Let $\ell$ and $d$ be two integers such that $\ell \le d$. I would like to find the global maxima of the following symmetric function $f\colon (0,1]^n \to \mathbb{R}$,
$$f(x_1, \ldots, x_n) := \sum_{\substack{S \subseteq [n] \\ |S| = \ell}} \sum_{\substack{z \in [d]^S \\ \sum_i z_i = d}} \prod_{i \in S} x_i \left(\ln\Bigl(\frac{e}{x_i^{1/z_i}}\Bigr)\right)^{z_i/2},$$
subject to $x_1 + \dots + x_n = 1$.
Note that this function has the same value under any permutation of the coordinates of $x$.
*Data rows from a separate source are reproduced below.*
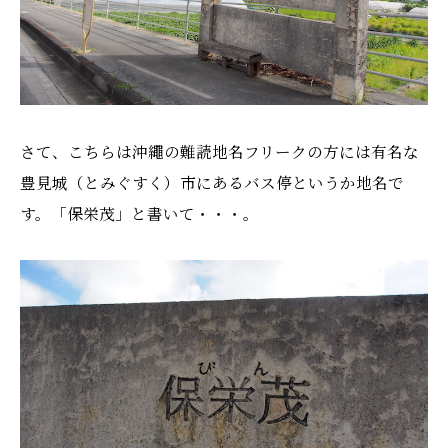
さて、こちらは沖繩の難読地名フリークの方には有名な
豊見城（とみぐすく）市にあるバス停というか地名で
す。「保栄茂」と書いて・・・。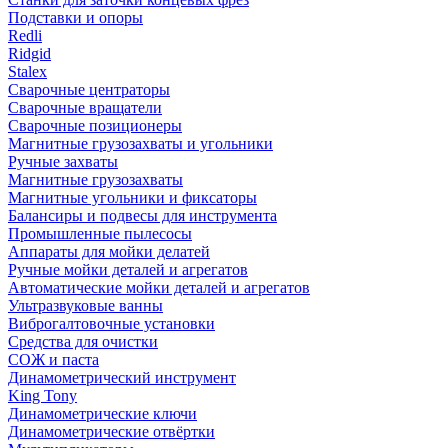
Подставки и опоры
Redli
Ridgid
Stalex
Сварочные центраторы
Сварочные вращатели
Сварочные позиционеры
Магнитные грузозахваты и угольники
Ручные захваты
Магнитные грузозахваты
Магнитные угольники и фиксаторы
Балансиры и подвесы для инструмента
Промышленные пылесосы
Аппараты для мойки делатей
Ручные мойки деталей и агрегатов
Автоматические мойки деталей и агрегатов
Ультразвуковые ванны
Виброгалтовочные установки
Средства для очистки
СОЖ и паста
Динамометрический инструмент
King Tony
Динамометрические ключи
Динамометрические отвёртки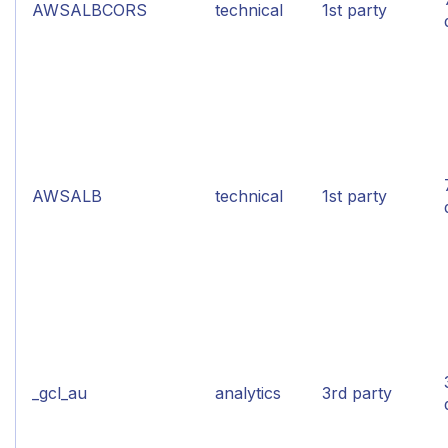
AWSALBCORS
technical
1st party
AWSALB
technical
1st party
_gcl_au
analytics
3rd party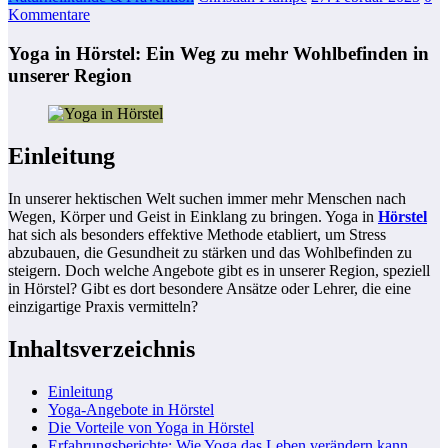
Kommentare
Yoga in Hörstel: Ein Weg zu mehr Wohlbefinden in
unserer Region
Einleitung
In unserer hektischen Welt suchen immer mehr Menschen nach
Wegen, Körper und Geist in Einklang zu bringen. Yoga in
Hörstel
hat sich als besonders effektive Methode etabliert, um Stress
abzubauen, die Gesundheit zu stärken und das Wohlbefinden zu
steigern. Doch welche Angebote gibt es in unserer Region, speziell
in Hörstel? Gibt es dort besondere Ansätze oder Lehrer, die eine
einzigartige Praxis vermitteln?
Inhaltsverzeichnis
Einleitung
Yoga-Angebote in Hörstel
Die Vorteile von Yoga in Hörstel
Erfahrungsberichte: Wie Yoga das Leben verändern kann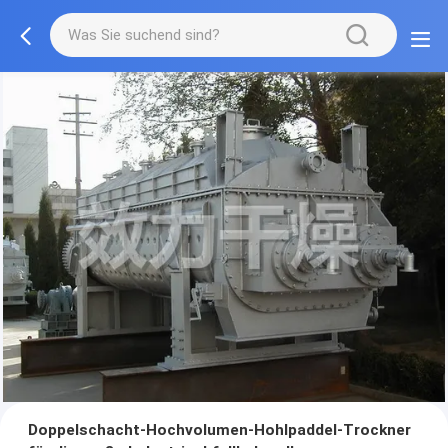
Doppelschacht-Hochvolumen-Hohlpaddel-Trockner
For example, when $n = 3, d = 2, \ell = 2$, we have $$f(x,y,z) = xy \sqrt{\ln(e/x) \ln(e/y)} + yz \sqrt{\ln(e/y) \ln(e/z)} + xz \sqrt{\ln(e/x) \ln(e/z)} .$$
When $n=3, d=3, \ell=2$, we have \begin{multline*} f(x,y,z) = xy \ln(e/\sqrt{x}) \sqrt{\ln(e/y)} + xy \sqrt{\ln(e/x)} \ln(e/\sqrt{y}) + yz \ln(e/\sqrt{y}) \sqrt{\ln(e/z)} + \\yz \sqrt{\ln(e/y)} \ln(e/\sqrt{z}) + xz \ln(e/\sqrt{x}) \sqrt{\ln(e/z)} + xz \sqrt{\ln(e/x)} \ln(e/\sqrt{z}) . \end{multline*}
The Purkiss Principle says that the point $(1/n, \ldots, 1/n)$ is a local maxima. I believe this is also the global maximum, but cannot think of a way to prove this.
One possible way is to show that this function is strictly concave, but it's not clear at all if this is true and I don't know how to show its Hessian is strictly negative-definite.
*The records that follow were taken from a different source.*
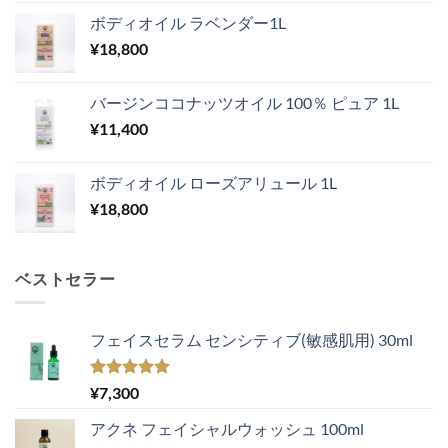
ボディオイル ラベンダー1L
¥
18,800
バージンココナッツオイル 100％ ピュア 1L
¥
11,400
ボディオイル ローズアリュール 1L
¥
18,800
ベストセラー
フェイスセラム センシティブ(敏感肌用) 30ml
5段階中
¥
7,300
5.00
の評価
アクネ フェイシャルウォッシュ 100ml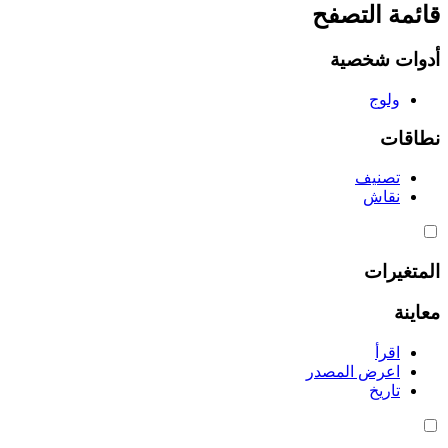
قائمة التصفح
أدوات شخصية
ولوج
نطاقات
تصنيف
نقاش
المتغيرات
معاينة
اقرأ
اعرض المصدر
تاريخ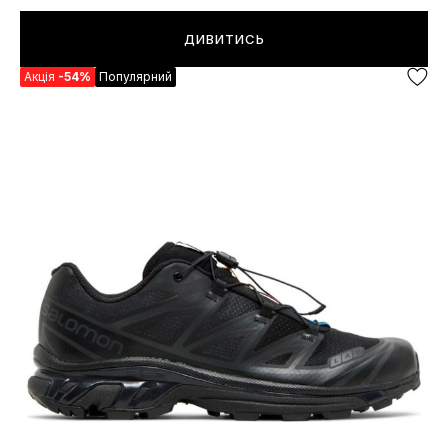
ДИВИТИСЬ
Акція
-54%
Популярний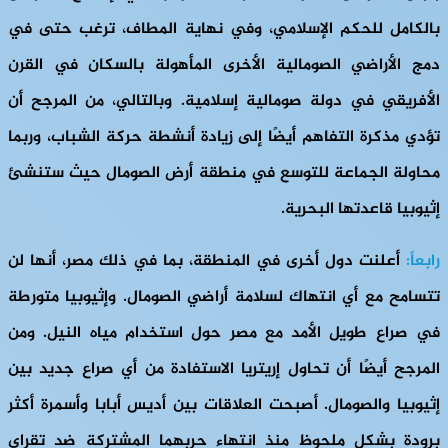
بالكامل للحكم الإسلامي، وفي نهاية المطاف، ترغب حتى في
دمج الأراضي الصومالية الأخرى المأهولة بالسكان في القرن
الأفريقي في دولة صومالية إسلامية. وبالتالي، من المرجح أن
تؤدي مذكرة التفاهم أيضًا إلى زيادة أنشطة حركة الشباب، وربما
محاولة الجماعة للتوسع في منطقة أرض الصومال حيث ستنشئ
إثيوبيا قاعدتها البحرية.
رابعاً:
أعلنت دول أخرى في المنطقة، بما في ذلك مصر، أنها لن
تتسامح مع أي انتهاك لسلامة أراضي الصومال. وإثيوبيا متورطة
في صراع طويل الأمد مع مصر حول استخدام مياه النيل. ومن
المرجح أيضًا أن تحاول إريتريا الاستفادة من أي صراع جديد بين
إثيوبيا والصومال. أصبحت العلاقات بين أديس أبابا وأسمرة أكثر
برودة بشكل ملحوظ منذ انتهاء حربهما المشتركة ضد تقراي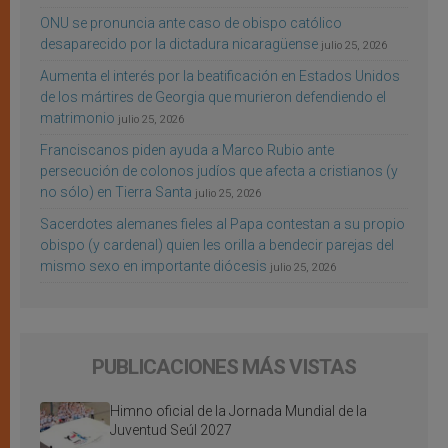
ONU se pronuncia ante caso de obispo católico
desaparecido por la dictadura nicaragüense
julio 25, 2026
Aumenta el interés por la beatificación en Estados Unidos
de los mártires de Georgia que murieron defendiendo el
matrimonio
julio 25, 2026
Franciscanos piden ayuda a Marco Rubio ante
persecución de colonos judíos que afecta a cristianos (y
no sólo) en Tierra Santa
julio 25, 2026
Sacerdotes alemanes fieles al Papa contestan a su propio
obispo (y cardenal) quien les orilla a bendecir parejas del
mismo sexo en importante diócesis
julio 25, 2026
PUBLICACIONES MÁS VISTAS
Himno oficial de la Jornada Mundial de la
Juventud Seúl 2027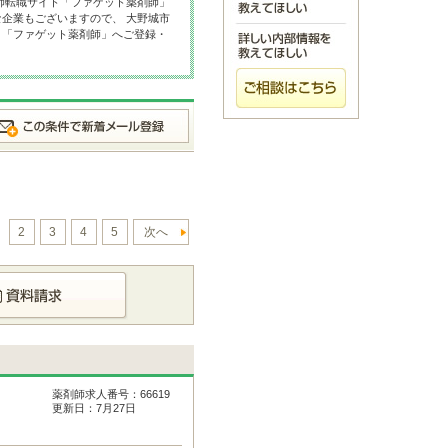
師転職サイト「ファゲット薬剤師」
企業もございますので、 大野城市
ト「ファゲット薬剤師」へご登録・
2
3
4
5
次へ
薬剤師求人番号：66619
更新日：7月27日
Is there an easy way to see this? or is my guess simply not true?
Edit: In the original question, the factor $\ln\Bigl(\frac{e}{x_i^{1/z_i}}\Bigr)$ was $\ln\Bigl(\frac{e}{x_i}\Bigr)$, which was clearly false as pointed out by @fedja.